The small-cap index just fell below its 200-day moving average
We've been covering all angles of the recent stock market weakness, including volatility spikes, massive options bets on the SPDR S&P 500 ETF Trust (SPY), and unusual inflows for safe-haven assets. Now, we're turning our attention to small-cap stocks; specifically, the Russell 2000 Index (RUT), which closed below its 200-day moving average for the first time in over a year on Thursday. We decided to look at historical returns to see what a breach of this key technical level could mean for the RUT going forward.
To be exact, the Russell 2000 Index went 286 straight trading days without falling below its 200-day moving average. Schaeffer's Senior Quantitative Analyst Rocky White looked back at previous occasions when the index went more than one year -- 252 trading days -- without breaching the trendline, noting that yesterday marked just the eighth time since 1979 such a signal occurred.
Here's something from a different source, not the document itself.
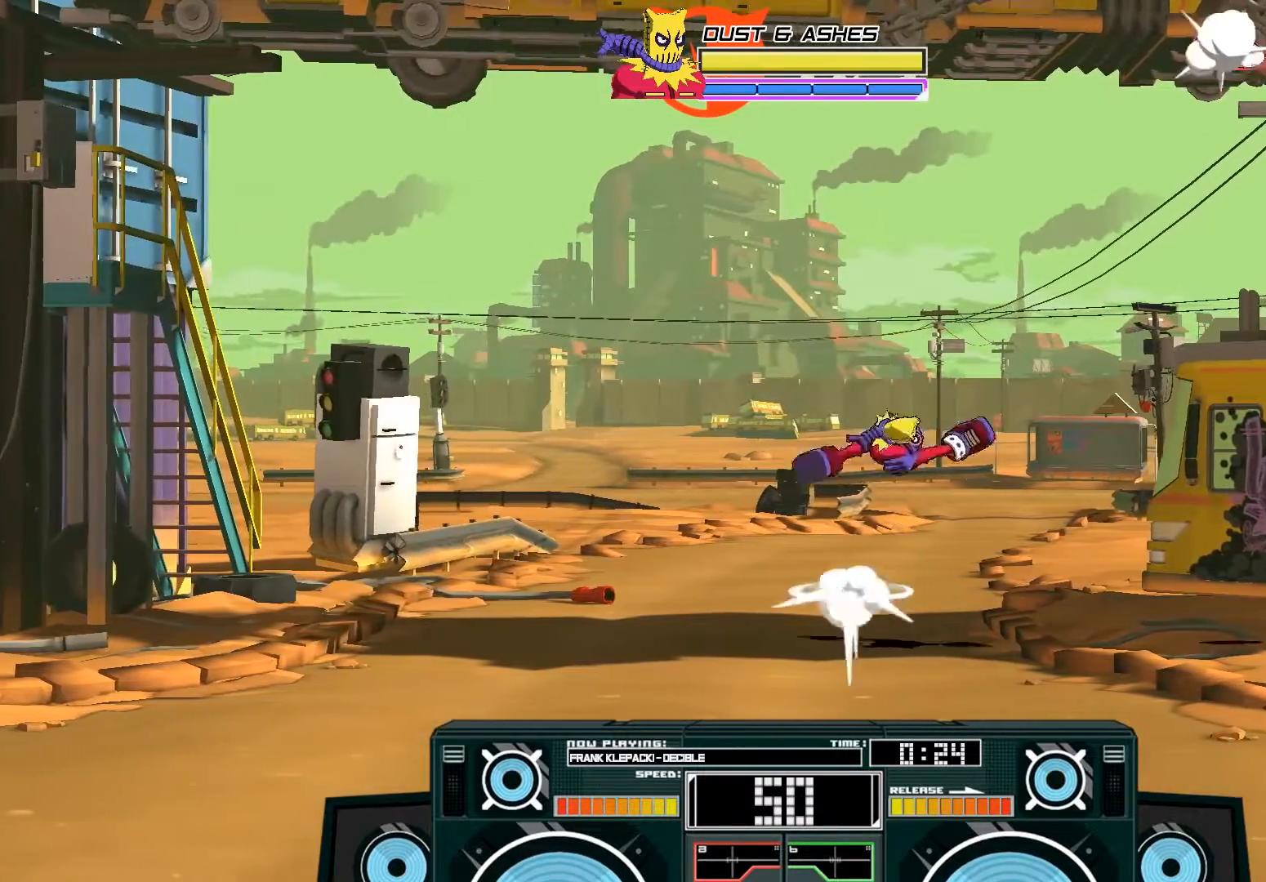
{"buttons": [], "left_stick": "down-left", "right_stick": "center", "events": [[50, "left_stick", "center"], [117, "A", "up"], [217, "left_stick", "left"], [350, "left_stick", "down"], [450, "left_stick", "down-left"]]}
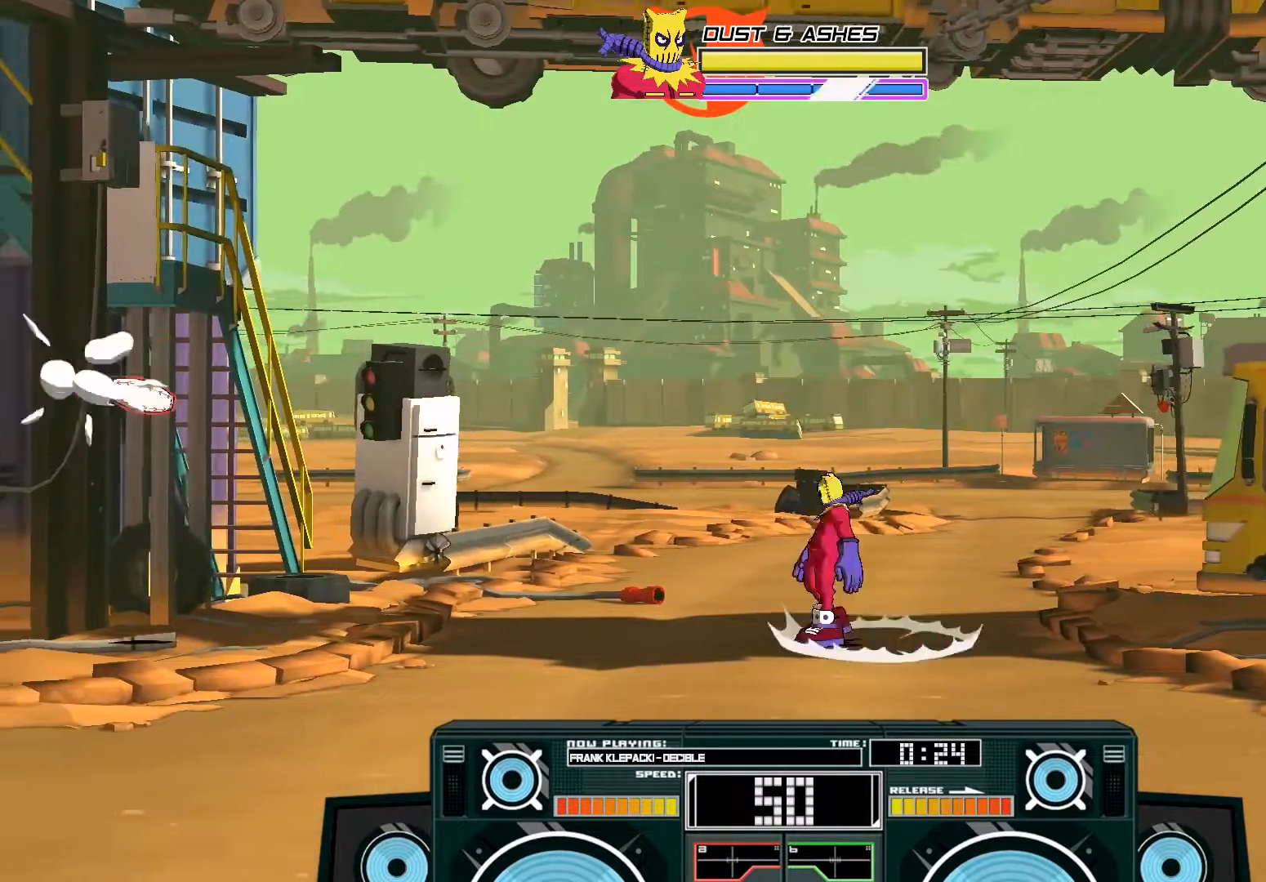
{"buttons": ["A", "X"], "left_stick": "up-right", "right_stick": "center", "events": [[150, "B", "down"], [150, "left_stick", "right"], [250, "left_stick", "up-right"], [350, "B", "up"], [417, "A", "down"], [450, "X", "down"]]}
As you can see, you'd have to go back to May 2014 for the last signal. Prior to that, the last time the RUT fell below the 200-day following a year trading above it was all the way back in 2004. While these two occasions were followed by strong stock gains over the next six months, the post-signal returns taken as a whole are much less appealing -- especially compared to the index's "anytime" returns.

The chart above shows that, on average, small-cap stocks have tended to struggle following similar breaches of the 200-day moving average. The average returns for the RUT are lower across the board, from two weeks out to six months out -- and drastically so. Compare the average post-signal six-month loss of 0.05% to the index's anytime six-month return of 5.08%.
Plus, the same time frame shows a positive return rate of 66.3% for the Russell 2000, while the index has been positive three months after a signal just 57.1% of the time. No matter how you slice it, the RUT falling below the 200-day is a bearish signal for small-cap stocks, if we let history be our guide.